Okay, there’s barely a brand around that hasn’t been rumoured to be in the process of buying Ducati, and the latest word is that Harley-Davidson has thrown its hat into the ring.
That Ducati is up for sale is well known. Its parent company, Volkswagen, has been looking to off-load non-core parts of its empire since getting caught up in the dieselgate scandal and, as its only motorcycle marque, Ducati is in the firing line.
But it ain’t a fire-sale. VW wants to see a return on its investment and, having bought Ducati for about €860 million (A$1.3 billion) in 2012, it now wants in the region of €1.4-1.5 billion.
VW this year hired Evercore Partners to explore potential buyers and since then names including Royal Enfield, TVS, Bajaj and Hero – all Indian brands – have been named as possible suitors, as have some non-bike companies.
Now Harley-Davidson looks a possisble front-runner. Press agency Reuters reports unnamed sources as claiming Harley has employed Goldman Sachs to pull a deal together.
While there’s no doubting Harley-Davidson’s financial clout, the firm’s previous dabbling with sportsbike brands might make Ducati fans nervous. Harley has previously owned Buell and MV Agusta, and opted to close the former in 2009 when the financial crisis hit.

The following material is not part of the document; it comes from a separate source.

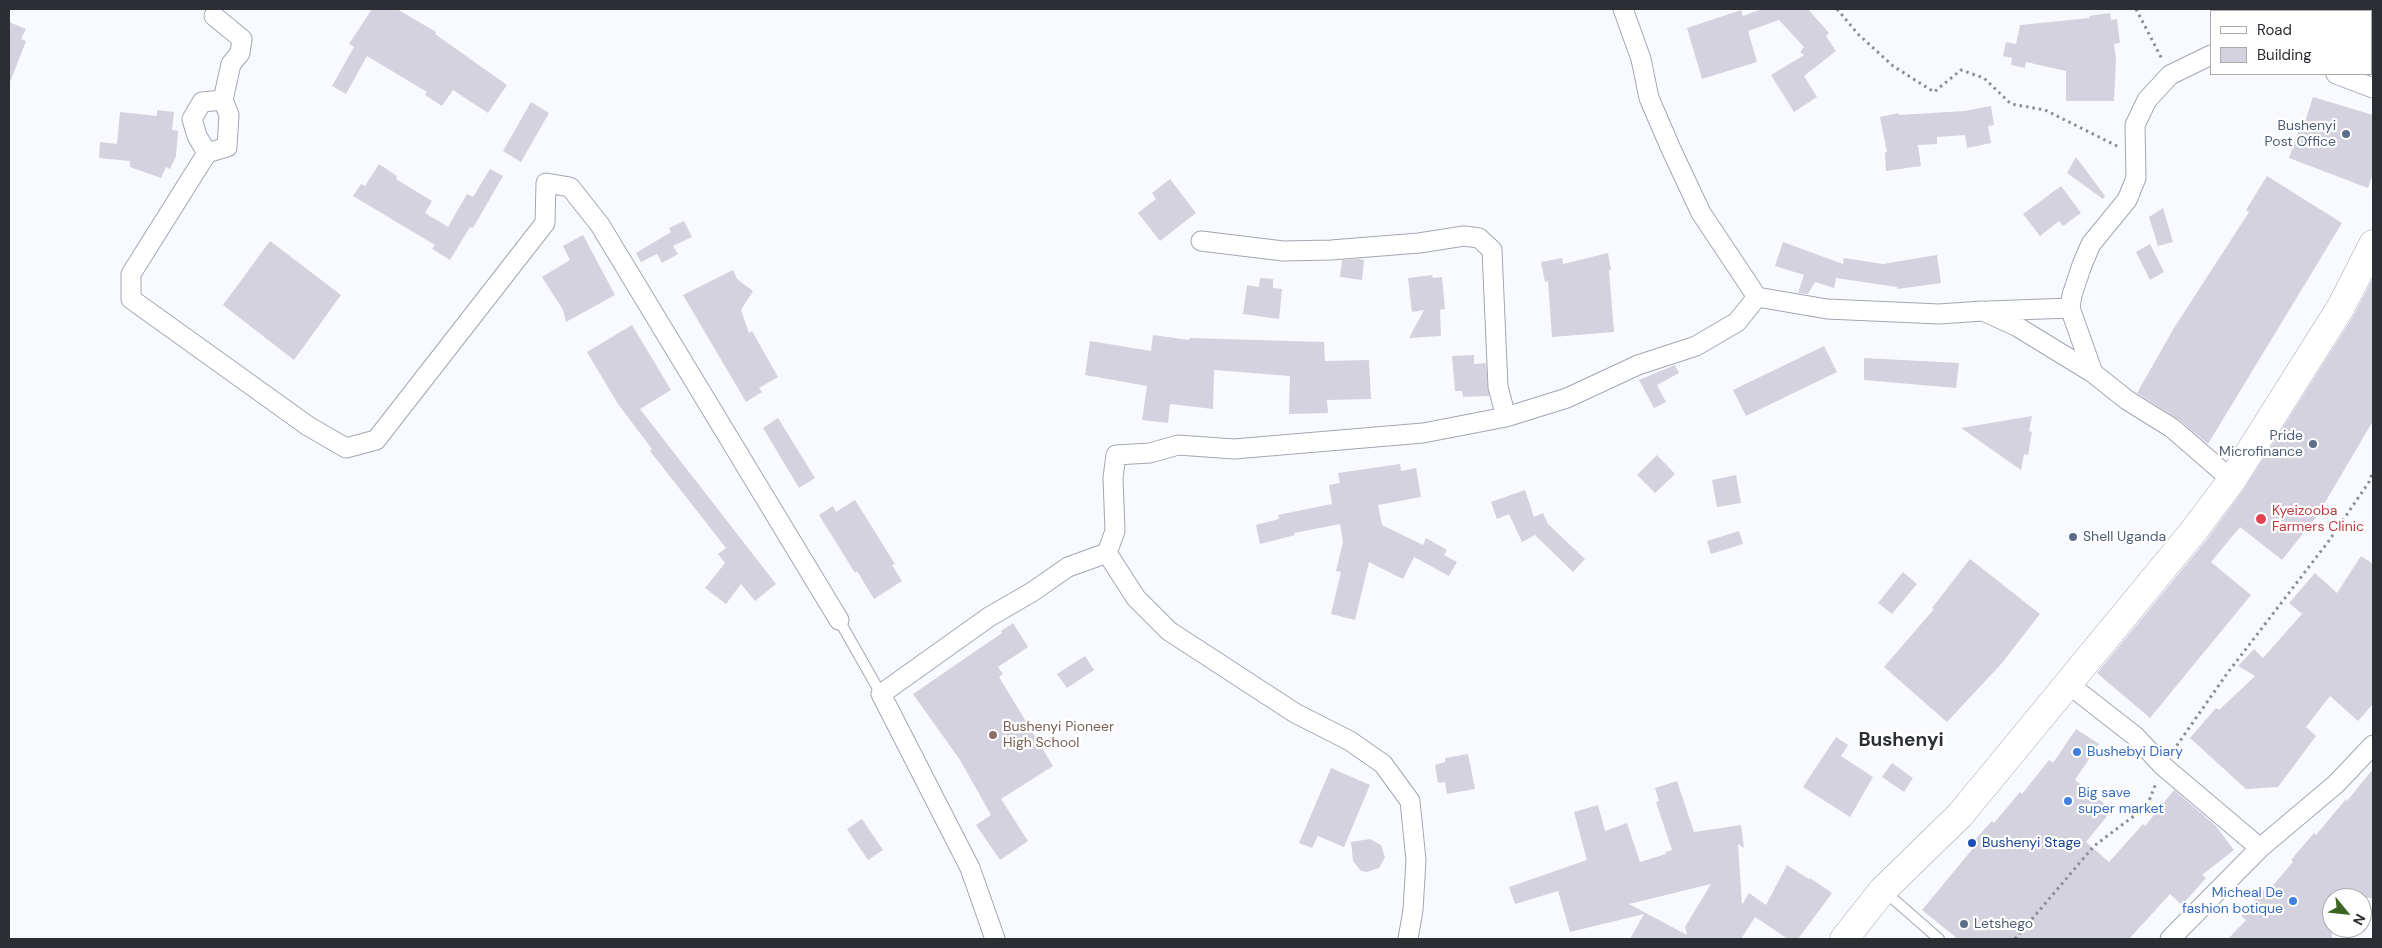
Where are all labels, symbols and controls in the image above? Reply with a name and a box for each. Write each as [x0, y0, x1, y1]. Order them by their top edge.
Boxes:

A Harley buyout would represent another U-turn in the company’s thinking.
Under the wing of VW, Ducati has blossomed into a technology leader (from which H-D would greatly benefit), with an enviable racing arm, a rich heritage and, important to Harley, a hugely recognisable brand.
Vitally, Ducati doesn’t compete directly with Harley and between the two companies there’s a massive spread of motorcycles to appeal to pretty much every rider.